Vol. 54, Issue 2, pp. 135-147 (2024)

Abstract

One of the significant challenges in integrated optical systems is achieving miniaturization. Traditional components can limit the effective utilization of chip area. Devices with distinctive thickness and length characteristics, including the Mach Zehnder interferometer (MZI), the directional coupler, and waveguides, contribute to this issue, limiting the efficient use of chip area. Photonic crystals offer a solution to this problem. The proposed design results in two optical bandgap ranges, from 0.456586 to 0.675819 μm^–1 and from 1.12855 to 1.16338 μm^–1, both in TE mode with gap widths of 0.219233 and 0.34826 μm^–1, respectively.
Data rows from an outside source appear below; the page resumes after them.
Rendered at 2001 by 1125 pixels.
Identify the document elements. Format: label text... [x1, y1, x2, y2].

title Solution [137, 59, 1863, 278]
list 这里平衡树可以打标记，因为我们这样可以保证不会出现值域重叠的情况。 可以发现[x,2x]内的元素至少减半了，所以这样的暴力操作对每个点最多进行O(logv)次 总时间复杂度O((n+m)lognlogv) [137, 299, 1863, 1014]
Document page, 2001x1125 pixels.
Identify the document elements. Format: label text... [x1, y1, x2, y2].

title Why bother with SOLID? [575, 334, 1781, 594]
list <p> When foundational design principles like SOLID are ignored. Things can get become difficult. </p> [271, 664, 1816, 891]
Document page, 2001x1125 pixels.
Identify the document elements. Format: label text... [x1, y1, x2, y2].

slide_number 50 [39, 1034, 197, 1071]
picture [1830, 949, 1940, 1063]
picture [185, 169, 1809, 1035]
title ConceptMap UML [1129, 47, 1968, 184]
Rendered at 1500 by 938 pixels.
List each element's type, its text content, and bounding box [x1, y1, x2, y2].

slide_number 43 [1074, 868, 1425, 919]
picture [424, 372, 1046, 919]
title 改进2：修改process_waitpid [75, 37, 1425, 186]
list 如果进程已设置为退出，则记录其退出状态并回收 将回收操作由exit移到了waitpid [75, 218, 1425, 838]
The corresponding wavelength ranges are from 1479 to 2190 nm and 859 to 886 nm. The analysis of field propagation in the photonic crystal ring resonator (PCRR) is carried out using the finite-difference time domain (FDTD) method, while the bandgap analysis is performed by the plane wave expansion (PWE) method. This work primarily focuses on the incorporation of corner scatters in the PCRR. Corner scatters play a crucial role in guiding the field smoothly inside the ring, thus preventing the localization of light within the structure. After the simulation, various attributes were compared for both structures. At a resonant wavelength of 1550 nm, the input intensity is measured as 0.0591 a.u., and the output intensities for with and without corner scatter are 0.0458 and 0.0539 a.u., respectively.